> _Exercise instructions_:
Repeat verbatim the stretch of data from the line containing "Homicide, Robbery, Total" through the line containing "Which category has the lowest", with both of those lines included.

Records contained in a dataset:
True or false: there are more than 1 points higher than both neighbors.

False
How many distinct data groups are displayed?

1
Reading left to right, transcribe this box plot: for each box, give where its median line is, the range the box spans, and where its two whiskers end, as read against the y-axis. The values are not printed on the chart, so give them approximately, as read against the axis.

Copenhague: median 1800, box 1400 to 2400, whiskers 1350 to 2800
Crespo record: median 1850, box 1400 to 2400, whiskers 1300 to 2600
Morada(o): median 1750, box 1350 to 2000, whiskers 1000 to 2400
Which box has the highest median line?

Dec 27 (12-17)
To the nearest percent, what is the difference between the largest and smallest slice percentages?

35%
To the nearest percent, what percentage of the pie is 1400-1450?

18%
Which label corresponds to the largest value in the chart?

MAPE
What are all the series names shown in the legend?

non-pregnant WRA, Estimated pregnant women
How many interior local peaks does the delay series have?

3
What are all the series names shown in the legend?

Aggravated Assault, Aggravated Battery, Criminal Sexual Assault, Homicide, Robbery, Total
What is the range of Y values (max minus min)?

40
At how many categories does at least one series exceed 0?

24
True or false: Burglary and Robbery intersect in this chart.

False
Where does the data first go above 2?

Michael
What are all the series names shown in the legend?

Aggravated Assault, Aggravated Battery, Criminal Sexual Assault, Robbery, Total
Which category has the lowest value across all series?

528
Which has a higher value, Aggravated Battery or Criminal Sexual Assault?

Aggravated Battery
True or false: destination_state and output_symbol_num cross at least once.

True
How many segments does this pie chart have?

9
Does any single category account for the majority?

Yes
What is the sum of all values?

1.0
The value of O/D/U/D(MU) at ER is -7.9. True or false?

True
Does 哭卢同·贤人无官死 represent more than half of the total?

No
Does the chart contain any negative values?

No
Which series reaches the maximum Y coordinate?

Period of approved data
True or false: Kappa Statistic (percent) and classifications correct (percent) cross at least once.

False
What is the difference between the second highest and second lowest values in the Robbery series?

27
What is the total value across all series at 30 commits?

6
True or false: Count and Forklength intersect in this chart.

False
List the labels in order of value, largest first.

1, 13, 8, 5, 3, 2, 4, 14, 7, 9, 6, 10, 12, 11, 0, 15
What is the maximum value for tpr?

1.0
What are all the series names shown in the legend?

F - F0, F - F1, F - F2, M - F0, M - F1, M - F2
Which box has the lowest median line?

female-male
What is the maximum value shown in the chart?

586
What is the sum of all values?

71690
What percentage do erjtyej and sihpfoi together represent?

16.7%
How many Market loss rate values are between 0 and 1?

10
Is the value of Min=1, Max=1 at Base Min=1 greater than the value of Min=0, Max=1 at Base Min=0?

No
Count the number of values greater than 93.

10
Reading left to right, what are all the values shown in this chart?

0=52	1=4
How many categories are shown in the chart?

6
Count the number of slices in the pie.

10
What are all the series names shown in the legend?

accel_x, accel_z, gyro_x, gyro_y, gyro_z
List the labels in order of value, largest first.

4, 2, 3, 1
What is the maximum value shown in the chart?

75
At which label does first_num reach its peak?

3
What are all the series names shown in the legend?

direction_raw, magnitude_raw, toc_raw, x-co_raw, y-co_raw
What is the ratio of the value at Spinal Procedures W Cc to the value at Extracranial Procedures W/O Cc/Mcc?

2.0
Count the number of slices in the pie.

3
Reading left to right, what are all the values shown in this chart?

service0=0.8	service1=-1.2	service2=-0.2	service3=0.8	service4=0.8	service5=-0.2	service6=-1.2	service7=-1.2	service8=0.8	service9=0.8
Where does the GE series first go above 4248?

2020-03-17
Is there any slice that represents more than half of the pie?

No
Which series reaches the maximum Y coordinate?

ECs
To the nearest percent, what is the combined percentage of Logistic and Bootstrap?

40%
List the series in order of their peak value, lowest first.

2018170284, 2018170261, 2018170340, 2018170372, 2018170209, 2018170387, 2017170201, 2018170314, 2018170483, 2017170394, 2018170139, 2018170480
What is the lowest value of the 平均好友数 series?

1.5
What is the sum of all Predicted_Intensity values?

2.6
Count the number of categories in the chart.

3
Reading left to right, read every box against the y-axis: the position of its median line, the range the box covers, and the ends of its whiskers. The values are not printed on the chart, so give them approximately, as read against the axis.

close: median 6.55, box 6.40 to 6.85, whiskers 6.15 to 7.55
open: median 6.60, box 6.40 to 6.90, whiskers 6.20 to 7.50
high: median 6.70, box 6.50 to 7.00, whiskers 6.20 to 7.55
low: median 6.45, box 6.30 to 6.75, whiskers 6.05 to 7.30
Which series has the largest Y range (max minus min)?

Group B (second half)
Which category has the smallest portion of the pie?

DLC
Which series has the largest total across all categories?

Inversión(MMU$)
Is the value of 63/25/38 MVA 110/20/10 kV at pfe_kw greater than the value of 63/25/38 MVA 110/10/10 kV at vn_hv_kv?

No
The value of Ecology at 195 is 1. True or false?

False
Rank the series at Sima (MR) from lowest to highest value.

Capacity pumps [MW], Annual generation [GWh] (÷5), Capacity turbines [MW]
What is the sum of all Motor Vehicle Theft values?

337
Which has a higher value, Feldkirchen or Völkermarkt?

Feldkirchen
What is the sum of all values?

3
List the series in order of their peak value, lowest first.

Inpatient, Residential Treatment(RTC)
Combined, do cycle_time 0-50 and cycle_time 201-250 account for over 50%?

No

> _Expected output_:
Aggravated Assault, Aggravated Battery, Criminal Sexual Assault, Homicide, Robbery, Total
What is the range of Y values (max minus min)?

40
At how many categories does at least one series exceed 0?

24
True or false: Burglary and Robbery intersect in this chart.

False
Where does the data first go above 2?

Michael
What are all the series names shown in the legend?

Aggravated Assault, Aggravated Battery, Criminal Sexual Assault, Robbery, Total
Which category has the lowest value across all series?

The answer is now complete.